CellDEEP reduces scRNA-seq sparsity by pooling cells into pseudocells before DE testing.

Load package and example data

library(CellDEEP)
data("sim")

Step 1: Run DE directly with FindMarker.CellDEEP

FindMarker.CellDEEP includes metadata preparation internally. Key parameters to set: - group_id, sample_id, cluster_id: metadata column names in your Seurat object - ident.1, ident.2: two groups to compare - cell_selection: how to select cells for pooling ("kmean" or "random") - readcounts: how to aggregate counts in pooled cells ("sum" or "mean") - min_cells_per_subgroup: minimum cells required in each sample-cluster subgroup for pooling

de.test <- FindMarker.CellDEEP(
  sim,
  group_id = "Status",
  sample_id = "DonorID",
  cluster_id = "cluster_id",
  Pool = TRUE,
  test.use = "wilcox",
  n_cells = 3,
  min_cells_per_subgroup = 1,
  cell_selection = "random",
  readcounts = "sum",
  logfc.threshold = 0.25,
  ident.1 = "Case",
  ident.2 = "Control"
)

Step 2: Pool cells only (optional)

Use these functions if you want pooled objects without running DE immediately.

min_cells_per_subgroup means the minimum number of cells required in each sample_id x cluster_id subgroup before pooling is performed.

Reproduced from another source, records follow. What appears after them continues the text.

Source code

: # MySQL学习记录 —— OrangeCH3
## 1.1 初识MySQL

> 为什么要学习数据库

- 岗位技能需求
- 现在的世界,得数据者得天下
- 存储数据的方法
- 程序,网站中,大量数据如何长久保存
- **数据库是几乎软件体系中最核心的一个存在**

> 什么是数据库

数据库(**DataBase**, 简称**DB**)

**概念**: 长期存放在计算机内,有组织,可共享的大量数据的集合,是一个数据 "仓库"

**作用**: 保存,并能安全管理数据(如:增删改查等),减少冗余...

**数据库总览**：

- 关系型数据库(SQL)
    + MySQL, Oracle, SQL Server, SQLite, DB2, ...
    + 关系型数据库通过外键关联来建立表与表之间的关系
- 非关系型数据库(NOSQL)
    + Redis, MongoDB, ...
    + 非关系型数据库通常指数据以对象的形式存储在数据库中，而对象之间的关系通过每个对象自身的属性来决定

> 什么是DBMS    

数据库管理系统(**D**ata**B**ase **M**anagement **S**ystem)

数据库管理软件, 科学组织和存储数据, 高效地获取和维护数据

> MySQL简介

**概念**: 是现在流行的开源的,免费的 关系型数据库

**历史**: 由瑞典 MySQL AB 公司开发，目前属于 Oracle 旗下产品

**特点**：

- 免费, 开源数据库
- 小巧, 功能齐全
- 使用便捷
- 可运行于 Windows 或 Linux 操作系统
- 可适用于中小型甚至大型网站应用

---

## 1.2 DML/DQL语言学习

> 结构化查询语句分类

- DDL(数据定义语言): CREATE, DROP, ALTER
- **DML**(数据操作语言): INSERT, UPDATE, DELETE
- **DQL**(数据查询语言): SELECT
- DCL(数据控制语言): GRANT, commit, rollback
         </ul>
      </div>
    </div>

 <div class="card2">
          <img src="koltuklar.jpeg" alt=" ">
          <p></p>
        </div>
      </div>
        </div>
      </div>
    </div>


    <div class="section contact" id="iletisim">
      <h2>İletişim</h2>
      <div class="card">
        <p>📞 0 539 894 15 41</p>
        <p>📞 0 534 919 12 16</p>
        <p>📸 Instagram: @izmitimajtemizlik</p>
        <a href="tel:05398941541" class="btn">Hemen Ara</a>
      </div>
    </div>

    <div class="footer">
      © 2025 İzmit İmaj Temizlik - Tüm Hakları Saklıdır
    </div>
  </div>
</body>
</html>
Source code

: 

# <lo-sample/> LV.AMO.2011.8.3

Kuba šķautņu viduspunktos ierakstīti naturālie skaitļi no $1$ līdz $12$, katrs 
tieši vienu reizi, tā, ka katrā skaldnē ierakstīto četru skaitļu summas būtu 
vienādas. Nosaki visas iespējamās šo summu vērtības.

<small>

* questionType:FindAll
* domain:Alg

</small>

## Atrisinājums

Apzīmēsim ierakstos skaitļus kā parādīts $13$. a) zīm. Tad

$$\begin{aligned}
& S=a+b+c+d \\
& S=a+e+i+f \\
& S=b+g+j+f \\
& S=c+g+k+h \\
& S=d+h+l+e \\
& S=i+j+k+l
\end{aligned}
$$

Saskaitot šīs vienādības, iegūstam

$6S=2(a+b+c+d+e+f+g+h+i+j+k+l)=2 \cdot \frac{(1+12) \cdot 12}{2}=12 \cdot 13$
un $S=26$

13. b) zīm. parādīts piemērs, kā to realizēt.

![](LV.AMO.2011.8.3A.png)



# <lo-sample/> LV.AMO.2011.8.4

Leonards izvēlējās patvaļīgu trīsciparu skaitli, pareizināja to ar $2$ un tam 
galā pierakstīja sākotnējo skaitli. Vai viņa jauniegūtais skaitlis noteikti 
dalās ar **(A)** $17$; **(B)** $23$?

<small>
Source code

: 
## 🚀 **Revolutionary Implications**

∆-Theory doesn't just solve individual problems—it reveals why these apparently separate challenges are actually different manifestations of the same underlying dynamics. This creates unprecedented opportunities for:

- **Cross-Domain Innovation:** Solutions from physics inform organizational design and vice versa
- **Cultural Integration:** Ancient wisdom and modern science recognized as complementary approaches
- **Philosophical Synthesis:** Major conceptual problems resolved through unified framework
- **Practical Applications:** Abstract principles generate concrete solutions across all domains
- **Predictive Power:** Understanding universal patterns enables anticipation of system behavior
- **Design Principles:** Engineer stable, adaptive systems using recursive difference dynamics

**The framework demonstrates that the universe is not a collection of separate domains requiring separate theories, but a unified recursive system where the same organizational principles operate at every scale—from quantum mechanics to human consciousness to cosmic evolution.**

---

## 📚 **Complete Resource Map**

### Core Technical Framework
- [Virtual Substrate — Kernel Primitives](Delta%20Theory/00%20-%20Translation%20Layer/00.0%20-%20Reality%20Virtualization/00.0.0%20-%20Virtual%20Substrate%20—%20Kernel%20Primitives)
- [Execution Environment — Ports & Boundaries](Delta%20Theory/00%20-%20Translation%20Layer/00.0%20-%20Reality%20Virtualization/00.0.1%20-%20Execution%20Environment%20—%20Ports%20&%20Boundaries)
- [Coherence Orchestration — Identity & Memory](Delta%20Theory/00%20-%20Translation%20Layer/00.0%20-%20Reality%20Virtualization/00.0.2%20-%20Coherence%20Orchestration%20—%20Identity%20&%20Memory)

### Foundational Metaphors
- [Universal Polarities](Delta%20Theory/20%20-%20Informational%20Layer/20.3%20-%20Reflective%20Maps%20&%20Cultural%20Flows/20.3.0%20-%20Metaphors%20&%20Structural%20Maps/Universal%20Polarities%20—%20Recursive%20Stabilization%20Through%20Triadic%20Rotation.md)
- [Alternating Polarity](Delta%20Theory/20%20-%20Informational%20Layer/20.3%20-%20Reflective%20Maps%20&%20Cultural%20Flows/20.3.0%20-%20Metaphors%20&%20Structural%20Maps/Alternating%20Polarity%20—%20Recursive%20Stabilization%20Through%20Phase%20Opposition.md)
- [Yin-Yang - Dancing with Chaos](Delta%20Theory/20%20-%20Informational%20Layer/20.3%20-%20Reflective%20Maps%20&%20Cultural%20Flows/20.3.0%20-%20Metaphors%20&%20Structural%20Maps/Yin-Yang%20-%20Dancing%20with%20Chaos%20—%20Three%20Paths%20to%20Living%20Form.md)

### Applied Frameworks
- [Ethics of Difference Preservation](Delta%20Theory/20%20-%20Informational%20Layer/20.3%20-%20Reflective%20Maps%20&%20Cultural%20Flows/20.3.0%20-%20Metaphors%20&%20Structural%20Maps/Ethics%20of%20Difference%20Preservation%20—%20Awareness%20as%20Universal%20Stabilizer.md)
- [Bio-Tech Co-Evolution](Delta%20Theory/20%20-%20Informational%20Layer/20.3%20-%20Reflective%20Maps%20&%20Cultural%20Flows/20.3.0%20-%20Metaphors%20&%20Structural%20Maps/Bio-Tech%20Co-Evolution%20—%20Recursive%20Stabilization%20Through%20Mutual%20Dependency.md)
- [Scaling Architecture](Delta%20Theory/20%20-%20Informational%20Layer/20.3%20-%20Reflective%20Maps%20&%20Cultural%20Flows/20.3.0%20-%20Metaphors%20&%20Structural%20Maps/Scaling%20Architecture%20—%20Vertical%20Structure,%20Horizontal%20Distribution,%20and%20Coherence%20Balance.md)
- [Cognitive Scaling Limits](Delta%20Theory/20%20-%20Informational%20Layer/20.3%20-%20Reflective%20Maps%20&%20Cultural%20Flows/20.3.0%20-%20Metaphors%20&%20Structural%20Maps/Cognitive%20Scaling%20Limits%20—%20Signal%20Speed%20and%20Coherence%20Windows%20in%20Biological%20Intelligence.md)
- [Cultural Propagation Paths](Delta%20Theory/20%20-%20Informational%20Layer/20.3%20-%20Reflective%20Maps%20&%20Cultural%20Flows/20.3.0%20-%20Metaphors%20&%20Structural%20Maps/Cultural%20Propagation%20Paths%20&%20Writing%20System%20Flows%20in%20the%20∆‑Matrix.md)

Pooling functions use standardized metadata fields (sample_id, group_id, cluster_id), so prepare once before pooling:

pool_input <- prepare_data(
  sim,
  sample_id = "DonorID",
  group_id = "Status",
  cluster_id = "cluster_id"
)

K-means pooling

pooled_kmean <- CellDEEP.Kmean(
  pool_input,
  readcounts = "sum",
  n_cells = 3,
  min_cells_per_subgroup = 1,
  assay_name = "RNA"
)
pooled_kmean

Random pooling

pooled_random <- CellDEEP.Random(
  pool_input,
  readcounts = "sum",
  n_cells = 5,
  min_cells_per_subgroup = 1,
  assay_name = "RNA"
)
pooled_random

If no genes pass the adjusted p-value filter in this small example dataset, try a larger dataset or set full_list = TRUE.